Dans cet avis daté du 8 octobre 2008, la commission Pacte scolaire, saisie par le ministre de l’Enseignement de l’époque, Christian Dupont (PS), se penche sur le cas d’une école qui publie une brochure concernant son offre d’enseignement.

Partis. L’affaire qui suit constitue l’unique affaire de propagande politique que la commission ait été amenée à traiter en 2007 et 2008. A nouveau, c’est le ministre de l’Enseignement - Marie Arena (PS) cette fois - qui saisit la commission. Elle le fait à propos de l’envoi d’une brochure adressée à la salle des professeurs d’un établissement scolaire, document émanant d’un "groupement politique créé d’une scission", précise le rapport. Selon nos informations, il s’agit en fait d’une revue politique du Front nouveau de Belgique (FNB), fruit de la scission du Front national.

Pour la commission, lorsqu’une brochure émane d’un parti politique, il est de sa nature d’être de caractère politique, ce qui implique que l’on se trouve en présence d’une violation de l’article 41 du Pacte scolaire, interdisant "toute activité et propagande politique" dans les établissements d’enseignement.

Par ailleurs, certains membres de la commission ont révélé que de semblables brochures avaient été adressées à d’autres écoles, sans distinction de réseau d’enseignement.

Souhaitant attirer l’attention de l’autorité ministérielle sur l’utilité de sensibiliser les chefs d’établissement sur la nécessité d’être attentifs à la nature des publications qui peuvent parvenir dans les écoles, la commission a estimé, dans son avis du 13 mars 2008, que l’envoi de la brochure en question constituait une activité violant la législation.

La brochure d’une école truffée de pubs

Commerçants.

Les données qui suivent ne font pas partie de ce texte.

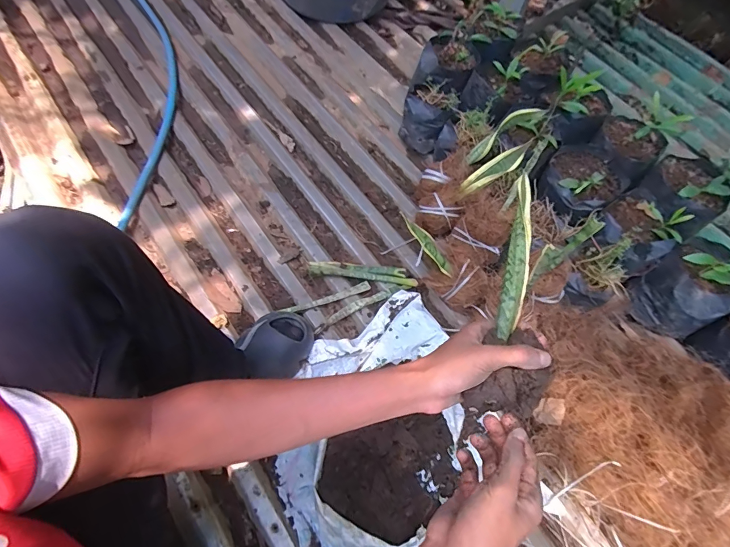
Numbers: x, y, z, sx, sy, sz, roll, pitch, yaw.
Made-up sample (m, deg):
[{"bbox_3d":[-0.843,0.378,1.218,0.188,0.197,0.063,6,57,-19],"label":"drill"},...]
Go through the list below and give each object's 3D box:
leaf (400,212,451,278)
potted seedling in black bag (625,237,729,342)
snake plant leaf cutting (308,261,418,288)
[{"bbox_3d":[0.115,-0.053,0.716,0.018,0.160,0.038,-1,54,47],"label":"leaf"},{"bbox_3d":[0.636,0.011,0.728,0.154,0.213,0.144,1,67,-3],"label":"potted seedling in black bag"},{"bbox_3d":[-0.003,-0.004,0.816,0.220,0.030,0.035,5,65,0],"label":"snake plant leaf cutting"}]

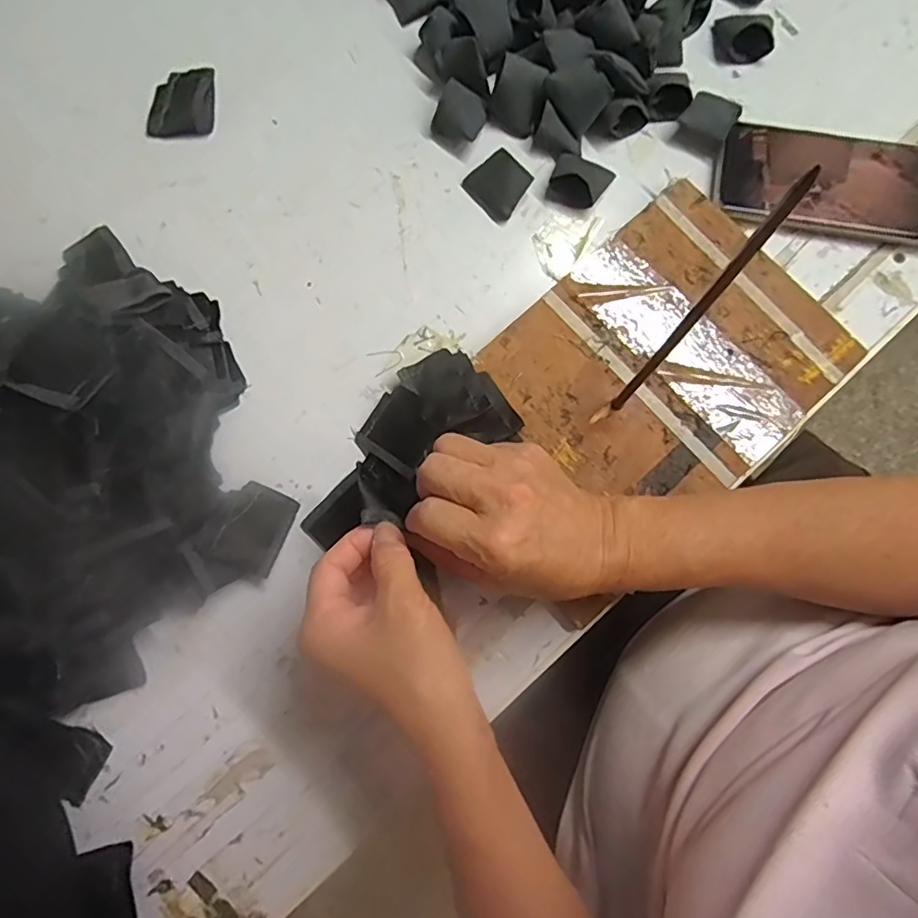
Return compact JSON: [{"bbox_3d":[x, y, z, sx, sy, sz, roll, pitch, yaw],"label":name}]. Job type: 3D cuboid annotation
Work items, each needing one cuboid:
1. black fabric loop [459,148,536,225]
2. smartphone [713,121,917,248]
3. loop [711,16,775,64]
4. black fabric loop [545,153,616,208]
[{"bbox_3d":[0.027,-0.197,0.416,0.041,0.023,0.031,41,83,7],"label":"black fabric loop"},{"bbox_3d":[0.267,-0.199,0.417,0.158,0.011,0.076,9,80,2],"label":"smartphone"},{"bbox_3d":[0.214,-0.321,0.439,0.040,0.018,0.039,-2,80,0],"label":"loop"},{"bbox_3d":[0.087,-0.200,0.416,0.040,0.018,0.037,22,81,5],"label":"black fabric loop"}]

Dans cet avis daté du 8 octobre 2008, la commission Pacte scolaire, saisie par le ministre de l’Enseignement de l’époque, Christian Dupont (PS), se penche sur le cas d’une école qui publie une brochure concernant son offre d’enseignement.

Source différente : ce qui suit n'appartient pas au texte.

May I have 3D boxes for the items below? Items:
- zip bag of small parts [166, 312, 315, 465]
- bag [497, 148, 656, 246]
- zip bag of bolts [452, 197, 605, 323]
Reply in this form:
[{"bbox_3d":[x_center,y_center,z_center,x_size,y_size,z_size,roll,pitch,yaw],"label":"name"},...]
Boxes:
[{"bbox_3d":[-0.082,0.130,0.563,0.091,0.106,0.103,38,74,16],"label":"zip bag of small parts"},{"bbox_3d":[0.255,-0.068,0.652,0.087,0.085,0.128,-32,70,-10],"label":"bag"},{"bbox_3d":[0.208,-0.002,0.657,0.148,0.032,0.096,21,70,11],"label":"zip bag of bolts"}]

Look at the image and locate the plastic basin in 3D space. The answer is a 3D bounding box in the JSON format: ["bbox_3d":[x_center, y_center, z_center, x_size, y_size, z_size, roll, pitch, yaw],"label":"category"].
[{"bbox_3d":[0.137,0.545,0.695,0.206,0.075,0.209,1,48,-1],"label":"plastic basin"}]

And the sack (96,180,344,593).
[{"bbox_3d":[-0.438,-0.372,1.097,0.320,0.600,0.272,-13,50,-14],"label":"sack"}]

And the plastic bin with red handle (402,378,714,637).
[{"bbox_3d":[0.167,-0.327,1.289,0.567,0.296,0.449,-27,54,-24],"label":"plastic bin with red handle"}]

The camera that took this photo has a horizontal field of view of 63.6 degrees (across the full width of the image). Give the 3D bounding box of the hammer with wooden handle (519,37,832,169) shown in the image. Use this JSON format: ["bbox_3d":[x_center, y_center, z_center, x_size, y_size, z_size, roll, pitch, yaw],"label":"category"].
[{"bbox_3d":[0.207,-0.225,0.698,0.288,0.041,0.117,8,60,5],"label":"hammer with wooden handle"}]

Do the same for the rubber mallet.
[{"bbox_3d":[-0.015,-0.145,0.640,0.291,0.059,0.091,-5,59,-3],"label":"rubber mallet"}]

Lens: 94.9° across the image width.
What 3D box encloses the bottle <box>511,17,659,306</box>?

Cette revue était effectivement parcourue de nombreuses publicités émanant de personnes physiques ou morales ayant la qualité de commerçants. Il s’agit notamment d’annonces concernant les métiers de bouche, ce qui n’est pas sans rappeler l’offre d’enseignement de l’établissement, en ce qu’elle comprend la restauration et l’hôtellerie.

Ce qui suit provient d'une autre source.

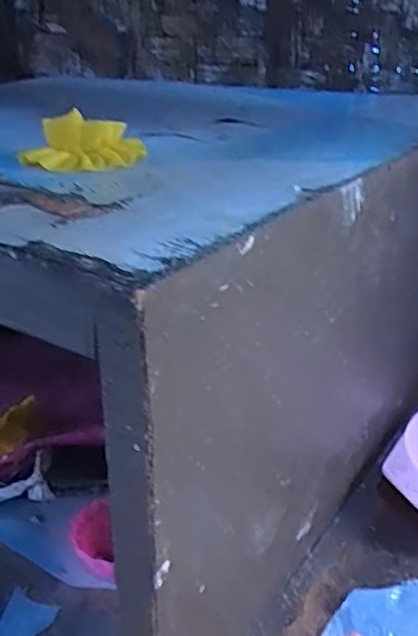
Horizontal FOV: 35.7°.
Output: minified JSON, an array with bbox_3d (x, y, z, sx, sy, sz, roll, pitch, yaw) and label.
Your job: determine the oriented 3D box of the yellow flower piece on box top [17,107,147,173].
[{"bbox_3d":[-0.071,-0.103,0.371,0.065,0.025,0.048,-2,26,-3],"label":"yellow flower piece on box top"}]

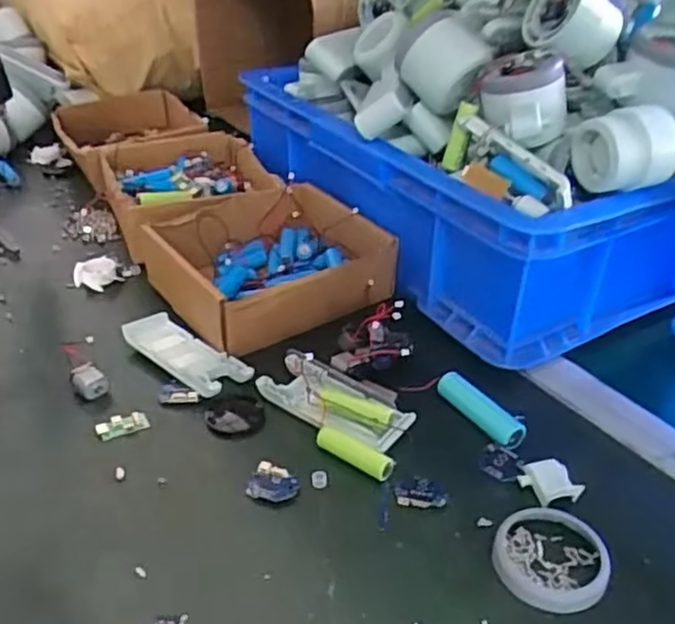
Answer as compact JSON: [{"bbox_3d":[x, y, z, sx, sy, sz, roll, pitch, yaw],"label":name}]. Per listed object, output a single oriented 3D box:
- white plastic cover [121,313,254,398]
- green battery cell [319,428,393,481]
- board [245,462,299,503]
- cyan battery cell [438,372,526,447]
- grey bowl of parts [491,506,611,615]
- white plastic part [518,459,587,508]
[{"bbox_3d":[-0.109,0.031,0.510,0.102,0.014,0.040,25,40,32],"label":"white plastic cover"},{"bbox_3d":[0.009,0.085,0.430,0.051,0.014,0.011,23,39,30],"label":"green battery cell"},{"bbox_3d":[-0.037,0.100,0.414,0.027,0.008,0.021,12,35,16],"label":"board"},{"bbox_3d":[0.092,0.064,0.463,0.019,0.015,0.067,-22,40,-31],"label":"cyan battery cell"},{"bbox_3d":[0.113,0.128,0.373,0.058,0.007,0.063,1,33,-1],"label":"grey bowl of parts"},{"bbox_3d":[0.124,0.099,0.415,0.027,0.011,0.031,-9,34,-15],"label":"white plastic part"}]

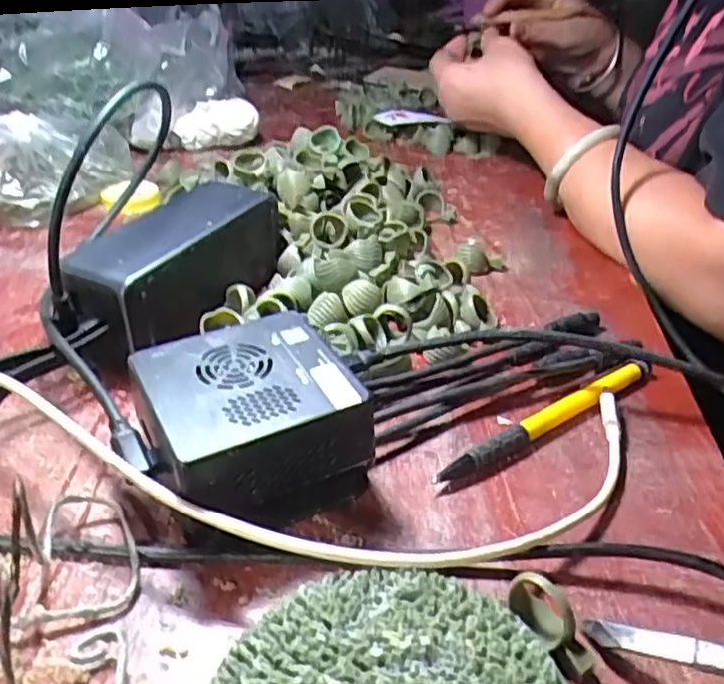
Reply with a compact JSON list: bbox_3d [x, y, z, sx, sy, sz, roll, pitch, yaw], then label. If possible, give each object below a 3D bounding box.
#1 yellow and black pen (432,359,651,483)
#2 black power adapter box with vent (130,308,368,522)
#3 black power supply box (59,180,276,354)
[{"bbox_3d":[0.086,0.035,0.319,0.130,0.011,0.010,-22,40,-30],"label":"yellow and black pen"},{"bbox_3d":[-0.046,0.034,0.283,0.078,0.050,0.075,-16,37,-24],"label":"black power adapter box with vent"},{"bbox_3d":[-0.099,-0.042,0.382,0.058,0.048,0.129,15,36,20],"label":"black power supply box"}]

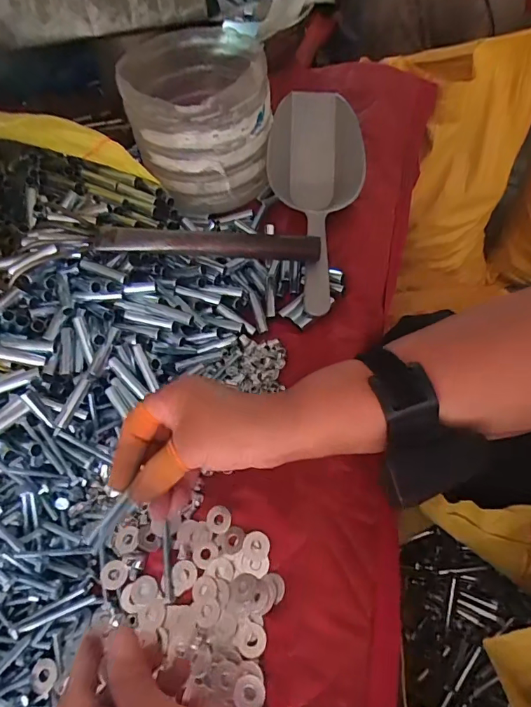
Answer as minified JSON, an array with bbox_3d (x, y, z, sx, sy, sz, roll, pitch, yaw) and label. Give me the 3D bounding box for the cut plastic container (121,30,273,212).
[{"bbox_3d":[-0.066,-0.271,0.539,0.149,0.131,0.152,-6,57,8],"label":"cut plastic container"}]

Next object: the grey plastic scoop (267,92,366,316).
[{"bbox_3d":[0.058,-0.171,0.522,0.088,0.085,0.277,4,59,15],"label":"grey plastic scoop"}]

L’édition de la brochure, dont le caractère commercial est établi, a beau avoir été confiée à un imprimeur, il n’en demeure pas moins qu’elle émane de la direction de l’établissement dans le cadre de ses activités scolaires, puisqu’elle est destinée à la promouvoir.

Sur injonction de son pouvoir organisateur, l’école a toutefois cessé la diffusion de la brochure incriminée.

Dans son avis, la commission a considéré que, la diffusion ayant cessé, il n’y avait pas lieu de l’interdire.

Ce cas constituait néanmoins une infraction à l’article 41 du Pacte scolaire interdisant notamment toute activité commerciale dans les établissements d’enseignement.

"Un cartable offert pour toute inscription"

Calicot. "Un cartable offert en septembre pour toute inscription". Tel est le slogan qui figurait sur un panneau publicitaire placé sur le fronton d’un établissement scolaire fondamental, au moment d’aborder la rentrée scolaire 2008-2009. Une école voisine, d’un autre réseau et située dans la même localité, en conçut une certaine indignation et s’en plaignit à l’autorité ministérielle. Christian Dupont, en charge de l’Enseignement à l’époque, demanda l’avis de la commission.

La présidente de la commission envoya un inspecteur sur place. Celui-ci conclut de sa mission que le calicot avait bien un caractère publicitaire. Que, derrière cette pratique, il y avait essentiellement la peur de ne pas atteindre les normes voulues en matière de population scolaire. Que la publicité utilisée par certaines écoles proposant l’immersion dans une autre langue a incité la direction de l’école à opter pour cette stratégie sans faire la nécessaire distinction entre produit matériel et produit d’apprentissage.

Pour la commission, la publicité inscrite sur le calicot constitue bien un cas de concurrence déloyale, dans la mesure où la proposition de l’école est d’offrir une prime à l’inscription et que cette démarche n’est pas compatible avec le projet pédagogique d’un établissement. L’infraction ayant entre-temps cessé, la commission estima, dans son avis du 20 novembre 2008, qu’il n’y avait pas lieu de l’interdire.